Nun ist der Panamera nicht das einzige Modell, das Kreisel in ein Elektroauto verwandelt. Auch den BMW 3er Touring der letzten Generation haben sie in Freistadt zum Elektroauto umgebaut. Die offiziellen Eckdaten: 300 Kilometer Reichweite, 120 kW (163 PS) Leistung und 180 km/h Höchstgeschwindigkeit. Genauso schnell soll das elektrische SUV auf Škoda-Yeti-Basis sein, mit 170 kW (232 PS) aber ungleich stärker und auch mit einer etwas größeren Reichweite und einem Allradantrieb gesegnet.

Marketinginstrumente für die Elektromobilität

Interessant für Menschen mit größerem Platzbedarf könnten die E-Versionen des Mercedes Sprinter und VW Caddy sein. Die sind zwar nicht ganz so stark und schnell, aber auch ihr Aktionsradius soll 300 beziehungsweise 350 Kilometer betragen. Dafür sollen ihre Batterien dank besonders schneller Ladegeräte schon nach zwei bis zweieinhalb Stunden wieder vollständig aufgeladen sein.

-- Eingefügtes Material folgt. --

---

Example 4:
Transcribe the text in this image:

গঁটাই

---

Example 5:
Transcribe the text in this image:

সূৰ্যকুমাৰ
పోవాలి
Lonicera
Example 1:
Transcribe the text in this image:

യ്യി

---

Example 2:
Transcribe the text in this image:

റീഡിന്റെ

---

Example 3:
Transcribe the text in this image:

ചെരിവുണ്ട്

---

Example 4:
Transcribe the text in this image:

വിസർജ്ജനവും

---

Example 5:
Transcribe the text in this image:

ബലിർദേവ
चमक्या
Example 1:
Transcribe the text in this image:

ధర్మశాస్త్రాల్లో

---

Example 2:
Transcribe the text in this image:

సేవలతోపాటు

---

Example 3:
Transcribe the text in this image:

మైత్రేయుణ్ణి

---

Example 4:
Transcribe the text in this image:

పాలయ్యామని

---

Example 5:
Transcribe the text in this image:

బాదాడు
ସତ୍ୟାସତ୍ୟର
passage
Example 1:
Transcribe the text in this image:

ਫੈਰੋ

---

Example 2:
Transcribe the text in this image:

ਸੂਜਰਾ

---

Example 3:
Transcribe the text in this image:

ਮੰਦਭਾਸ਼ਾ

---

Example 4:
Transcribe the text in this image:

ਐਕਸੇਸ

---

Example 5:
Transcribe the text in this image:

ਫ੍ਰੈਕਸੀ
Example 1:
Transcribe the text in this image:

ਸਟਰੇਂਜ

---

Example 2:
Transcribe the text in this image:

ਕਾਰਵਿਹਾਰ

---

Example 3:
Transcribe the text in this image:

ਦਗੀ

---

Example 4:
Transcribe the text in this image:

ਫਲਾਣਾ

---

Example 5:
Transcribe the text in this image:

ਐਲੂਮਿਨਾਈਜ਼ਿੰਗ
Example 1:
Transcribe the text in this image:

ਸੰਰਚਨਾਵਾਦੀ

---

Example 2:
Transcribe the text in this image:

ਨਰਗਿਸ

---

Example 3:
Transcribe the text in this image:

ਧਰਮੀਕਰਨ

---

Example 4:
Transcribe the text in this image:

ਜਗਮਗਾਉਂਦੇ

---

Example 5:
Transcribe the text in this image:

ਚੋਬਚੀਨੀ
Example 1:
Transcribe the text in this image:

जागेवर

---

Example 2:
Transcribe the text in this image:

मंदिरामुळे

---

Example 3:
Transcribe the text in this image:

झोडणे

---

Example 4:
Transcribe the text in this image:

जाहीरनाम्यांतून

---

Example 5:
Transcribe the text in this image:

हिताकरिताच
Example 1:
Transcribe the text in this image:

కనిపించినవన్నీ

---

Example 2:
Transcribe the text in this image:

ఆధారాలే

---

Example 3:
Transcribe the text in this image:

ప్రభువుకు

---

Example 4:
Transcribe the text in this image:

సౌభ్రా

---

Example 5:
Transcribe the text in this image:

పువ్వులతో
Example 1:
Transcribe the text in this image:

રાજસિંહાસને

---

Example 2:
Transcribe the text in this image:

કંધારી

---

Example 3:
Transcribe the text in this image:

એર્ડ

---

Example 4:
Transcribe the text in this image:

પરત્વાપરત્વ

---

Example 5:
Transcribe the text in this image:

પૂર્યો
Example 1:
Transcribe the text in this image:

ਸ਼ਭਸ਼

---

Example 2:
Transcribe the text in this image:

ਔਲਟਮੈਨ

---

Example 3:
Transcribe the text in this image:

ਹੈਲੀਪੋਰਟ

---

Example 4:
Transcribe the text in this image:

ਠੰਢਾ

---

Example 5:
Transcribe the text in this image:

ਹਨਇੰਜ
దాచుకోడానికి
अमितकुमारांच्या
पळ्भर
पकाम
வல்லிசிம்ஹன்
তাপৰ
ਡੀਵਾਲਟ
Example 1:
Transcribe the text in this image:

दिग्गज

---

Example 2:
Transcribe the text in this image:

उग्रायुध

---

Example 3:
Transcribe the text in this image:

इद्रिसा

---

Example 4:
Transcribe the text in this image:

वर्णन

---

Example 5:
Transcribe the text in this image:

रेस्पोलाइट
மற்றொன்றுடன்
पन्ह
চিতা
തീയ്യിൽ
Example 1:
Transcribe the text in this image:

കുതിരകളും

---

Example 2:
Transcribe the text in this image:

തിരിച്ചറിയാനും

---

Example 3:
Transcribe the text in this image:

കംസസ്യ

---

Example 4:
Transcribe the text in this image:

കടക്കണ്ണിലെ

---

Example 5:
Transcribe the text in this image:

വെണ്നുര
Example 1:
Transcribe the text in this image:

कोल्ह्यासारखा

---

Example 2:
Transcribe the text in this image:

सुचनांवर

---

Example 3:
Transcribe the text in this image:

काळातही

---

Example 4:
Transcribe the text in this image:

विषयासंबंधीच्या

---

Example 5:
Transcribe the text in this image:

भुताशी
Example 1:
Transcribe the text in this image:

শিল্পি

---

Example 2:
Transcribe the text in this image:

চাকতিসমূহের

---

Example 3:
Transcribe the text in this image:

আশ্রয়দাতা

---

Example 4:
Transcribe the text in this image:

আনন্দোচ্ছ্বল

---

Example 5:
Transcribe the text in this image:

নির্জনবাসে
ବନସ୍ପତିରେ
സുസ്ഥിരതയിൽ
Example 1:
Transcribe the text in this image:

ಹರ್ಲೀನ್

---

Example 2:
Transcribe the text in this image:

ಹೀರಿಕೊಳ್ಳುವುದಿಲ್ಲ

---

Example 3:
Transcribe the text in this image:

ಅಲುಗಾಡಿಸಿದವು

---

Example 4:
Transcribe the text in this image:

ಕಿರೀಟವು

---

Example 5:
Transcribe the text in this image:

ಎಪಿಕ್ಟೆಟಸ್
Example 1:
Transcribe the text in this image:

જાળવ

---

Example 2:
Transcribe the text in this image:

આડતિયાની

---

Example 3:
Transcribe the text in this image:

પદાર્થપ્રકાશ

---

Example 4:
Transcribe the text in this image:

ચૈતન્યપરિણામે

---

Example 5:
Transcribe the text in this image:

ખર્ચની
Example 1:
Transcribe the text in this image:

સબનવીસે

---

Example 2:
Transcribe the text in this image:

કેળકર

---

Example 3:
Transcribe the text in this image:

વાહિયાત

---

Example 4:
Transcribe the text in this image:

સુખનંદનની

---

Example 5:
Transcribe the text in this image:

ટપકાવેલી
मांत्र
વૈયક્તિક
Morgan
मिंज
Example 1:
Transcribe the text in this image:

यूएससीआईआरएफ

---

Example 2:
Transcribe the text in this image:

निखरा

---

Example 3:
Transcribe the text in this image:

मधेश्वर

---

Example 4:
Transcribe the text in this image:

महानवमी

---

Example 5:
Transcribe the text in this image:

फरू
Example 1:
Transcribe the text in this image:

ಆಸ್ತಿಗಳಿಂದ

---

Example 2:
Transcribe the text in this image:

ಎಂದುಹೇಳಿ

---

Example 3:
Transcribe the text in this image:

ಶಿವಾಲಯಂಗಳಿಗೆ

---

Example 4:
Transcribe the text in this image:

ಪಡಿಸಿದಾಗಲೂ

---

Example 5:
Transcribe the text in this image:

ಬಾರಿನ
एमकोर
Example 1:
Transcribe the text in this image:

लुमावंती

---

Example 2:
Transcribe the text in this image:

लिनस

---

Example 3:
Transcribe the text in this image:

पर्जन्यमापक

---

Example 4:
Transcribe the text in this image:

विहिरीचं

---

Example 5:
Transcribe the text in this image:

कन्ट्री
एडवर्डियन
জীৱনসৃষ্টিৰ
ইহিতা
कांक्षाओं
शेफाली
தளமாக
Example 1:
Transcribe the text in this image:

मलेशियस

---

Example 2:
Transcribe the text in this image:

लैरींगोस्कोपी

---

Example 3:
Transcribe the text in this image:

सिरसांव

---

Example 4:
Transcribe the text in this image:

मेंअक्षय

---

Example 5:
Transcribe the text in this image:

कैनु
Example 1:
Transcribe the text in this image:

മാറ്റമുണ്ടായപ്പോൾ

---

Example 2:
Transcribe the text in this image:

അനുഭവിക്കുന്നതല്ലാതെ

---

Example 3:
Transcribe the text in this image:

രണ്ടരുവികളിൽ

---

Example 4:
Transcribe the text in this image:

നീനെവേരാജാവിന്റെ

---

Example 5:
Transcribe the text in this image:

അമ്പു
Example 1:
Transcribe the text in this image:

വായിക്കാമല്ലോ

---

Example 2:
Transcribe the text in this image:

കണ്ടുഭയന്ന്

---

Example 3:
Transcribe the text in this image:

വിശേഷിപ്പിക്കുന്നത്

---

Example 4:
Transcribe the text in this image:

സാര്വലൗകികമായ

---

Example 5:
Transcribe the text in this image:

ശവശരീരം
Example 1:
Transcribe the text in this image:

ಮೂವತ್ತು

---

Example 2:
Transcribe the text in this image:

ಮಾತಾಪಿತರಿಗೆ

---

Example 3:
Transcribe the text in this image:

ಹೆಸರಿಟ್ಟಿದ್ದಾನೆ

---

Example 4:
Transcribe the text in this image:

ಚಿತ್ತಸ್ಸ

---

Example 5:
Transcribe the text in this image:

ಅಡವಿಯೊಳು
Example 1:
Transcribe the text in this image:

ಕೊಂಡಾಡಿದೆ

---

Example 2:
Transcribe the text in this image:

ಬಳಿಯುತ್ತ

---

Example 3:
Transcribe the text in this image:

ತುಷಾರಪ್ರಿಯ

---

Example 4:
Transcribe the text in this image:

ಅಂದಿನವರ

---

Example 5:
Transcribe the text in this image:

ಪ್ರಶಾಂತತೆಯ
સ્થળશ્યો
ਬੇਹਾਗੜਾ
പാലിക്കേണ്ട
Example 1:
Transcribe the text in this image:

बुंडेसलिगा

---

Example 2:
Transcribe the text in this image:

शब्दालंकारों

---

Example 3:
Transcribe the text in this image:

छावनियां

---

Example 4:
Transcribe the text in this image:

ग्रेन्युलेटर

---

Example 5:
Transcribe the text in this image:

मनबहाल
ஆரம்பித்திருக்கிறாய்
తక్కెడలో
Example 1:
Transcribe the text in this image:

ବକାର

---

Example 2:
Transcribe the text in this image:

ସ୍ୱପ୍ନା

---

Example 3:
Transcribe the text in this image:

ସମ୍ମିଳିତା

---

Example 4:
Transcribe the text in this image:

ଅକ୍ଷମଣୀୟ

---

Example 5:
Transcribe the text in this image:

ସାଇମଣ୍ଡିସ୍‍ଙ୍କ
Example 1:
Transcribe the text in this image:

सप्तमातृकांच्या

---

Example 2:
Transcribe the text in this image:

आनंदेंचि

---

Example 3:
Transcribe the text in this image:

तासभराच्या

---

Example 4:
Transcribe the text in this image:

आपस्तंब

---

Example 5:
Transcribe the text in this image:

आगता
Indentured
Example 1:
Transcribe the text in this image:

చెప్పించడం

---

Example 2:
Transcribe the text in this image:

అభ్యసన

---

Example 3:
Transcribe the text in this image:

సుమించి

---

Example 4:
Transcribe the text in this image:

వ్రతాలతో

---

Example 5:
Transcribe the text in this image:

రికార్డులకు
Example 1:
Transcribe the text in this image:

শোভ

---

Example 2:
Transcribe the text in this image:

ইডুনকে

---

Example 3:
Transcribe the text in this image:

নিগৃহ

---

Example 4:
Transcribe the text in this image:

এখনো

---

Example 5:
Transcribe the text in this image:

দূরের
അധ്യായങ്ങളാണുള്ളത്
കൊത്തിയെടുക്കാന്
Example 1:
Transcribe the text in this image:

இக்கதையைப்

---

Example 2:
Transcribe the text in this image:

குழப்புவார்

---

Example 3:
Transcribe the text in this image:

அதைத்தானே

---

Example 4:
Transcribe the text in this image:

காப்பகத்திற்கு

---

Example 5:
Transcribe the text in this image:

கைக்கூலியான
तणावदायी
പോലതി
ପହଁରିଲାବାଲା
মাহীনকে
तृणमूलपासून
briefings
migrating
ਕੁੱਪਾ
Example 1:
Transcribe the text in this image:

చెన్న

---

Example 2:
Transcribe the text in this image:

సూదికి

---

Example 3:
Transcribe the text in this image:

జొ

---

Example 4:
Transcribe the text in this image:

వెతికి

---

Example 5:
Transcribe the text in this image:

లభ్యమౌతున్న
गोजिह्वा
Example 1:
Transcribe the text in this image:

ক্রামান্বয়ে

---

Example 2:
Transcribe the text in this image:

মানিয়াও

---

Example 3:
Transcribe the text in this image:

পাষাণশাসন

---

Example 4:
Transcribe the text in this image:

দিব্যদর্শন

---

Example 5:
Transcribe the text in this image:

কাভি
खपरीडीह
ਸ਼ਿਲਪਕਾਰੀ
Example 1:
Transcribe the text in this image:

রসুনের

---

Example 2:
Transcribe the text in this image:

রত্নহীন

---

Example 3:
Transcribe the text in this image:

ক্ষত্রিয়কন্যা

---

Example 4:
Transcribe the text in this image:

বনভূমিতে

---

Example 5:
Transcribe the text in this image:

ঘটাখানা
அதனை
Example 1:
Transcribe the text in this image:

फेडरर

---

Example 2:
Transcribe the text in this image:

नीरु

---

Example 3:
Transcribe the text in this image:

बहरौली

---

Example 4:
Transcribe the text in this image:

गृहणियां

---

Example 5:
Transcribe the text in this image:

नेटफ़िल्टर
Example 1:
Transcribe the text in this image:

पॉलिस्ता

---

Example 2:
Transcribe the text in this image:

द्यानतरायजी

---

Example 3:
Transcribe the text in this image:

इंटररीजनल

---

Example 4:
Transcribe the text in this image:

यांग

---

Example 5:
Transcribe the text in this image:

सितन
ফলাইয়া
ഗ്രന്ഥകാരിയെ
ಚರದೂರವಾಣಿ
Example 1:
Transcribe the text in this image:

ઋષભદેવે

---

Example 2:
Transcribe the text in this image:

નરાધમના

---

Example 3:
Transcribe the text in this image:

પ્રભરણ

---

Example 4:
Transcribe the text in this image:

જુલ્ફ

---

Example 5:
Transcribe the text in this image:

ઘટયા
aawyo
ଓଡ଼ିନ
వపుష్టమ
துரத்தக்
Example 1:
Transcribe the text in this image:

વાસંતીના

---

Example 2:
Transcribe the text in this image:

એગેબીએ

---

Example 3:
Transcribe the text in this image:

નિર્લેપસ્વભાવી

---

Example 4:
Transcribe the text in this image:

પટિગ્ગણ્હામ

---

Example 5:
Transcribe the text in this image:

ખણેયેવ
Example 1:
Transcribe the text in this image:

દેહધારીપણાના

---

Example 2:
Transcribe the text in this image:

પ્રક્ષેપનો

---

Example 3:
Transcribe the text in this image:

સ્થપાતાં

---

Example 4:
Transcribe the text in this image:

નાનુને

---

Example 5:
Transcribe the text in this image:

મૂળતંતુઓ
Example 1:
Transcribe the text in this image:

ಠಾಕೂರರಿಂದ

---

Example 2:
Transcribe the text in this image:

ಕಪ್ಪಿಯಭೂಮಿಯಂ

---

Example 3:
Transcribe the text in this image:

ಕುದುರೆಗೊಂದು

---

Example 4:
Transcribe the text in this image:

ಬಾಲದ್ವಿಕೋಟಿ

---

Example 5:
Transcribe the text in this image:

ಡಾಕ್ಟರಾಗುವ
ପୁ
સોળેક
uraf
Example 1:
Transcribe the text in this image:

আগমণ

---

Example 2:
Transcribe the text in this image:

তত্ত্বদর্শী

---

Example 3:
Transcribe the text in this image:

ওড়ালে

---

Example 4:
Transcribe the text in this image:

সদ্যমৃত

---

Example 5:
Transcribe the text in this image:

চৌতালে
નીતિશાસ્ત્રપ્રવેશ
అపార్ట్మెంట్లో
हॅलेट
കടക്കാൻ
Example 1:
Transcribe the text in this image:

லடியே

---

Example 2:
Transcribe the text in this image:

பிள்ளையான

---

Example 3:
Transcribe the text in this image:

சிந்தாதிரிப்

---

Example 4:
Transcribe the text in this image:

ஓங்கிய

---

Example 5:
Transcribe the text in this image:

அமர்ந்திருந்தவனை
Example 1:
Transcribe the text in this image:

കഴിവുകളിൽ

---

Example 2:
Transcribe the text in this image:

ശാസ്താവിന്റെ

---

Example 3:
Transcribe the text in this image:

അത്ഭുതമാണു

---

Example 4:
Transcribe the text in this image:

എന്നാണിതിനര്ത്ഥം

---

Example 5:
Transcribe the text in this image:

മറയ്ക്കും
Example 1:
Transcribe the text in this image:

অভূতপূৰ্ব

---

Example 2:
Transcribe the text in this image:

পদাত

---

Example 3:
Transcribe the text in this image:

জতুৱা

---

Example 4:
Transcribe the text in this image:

Die beiden auf Eigeninitiative der Kreisels aufgebauten Transporter haben inzwischen das Interesse der Industrie geweckt. Gut möglich, dass der Sprinter und der Caddy bald in Kleinserie produziert werden. "Wir selbst werden das aber nicht machen", sagt Markus Kreisel. Seine Firma wird sich weiterhin auf den Bau von Vorentwicklungen und Prototypen konzentrieren und die selbstentwickelten Akkus an Industriekunden verkaufen. Die Autos sind allenfalls Mittel zum Zweck, um die Leistungsfähigkeit der eigenen Batterien zu demonstrieren - und Marketinginstrumente für die Elektromobilität im Allgemeinen. "Wir wollen zeigen, was bei der Batterietechnik inzwischen möglich ist, und damit etwas Druck erzeugen", sagt Markus Kreisel. Mehr Druck - das hat der immer noch sehr kleine Elektroauto-Markt im deutschsprachigen Raum fraglos nötig.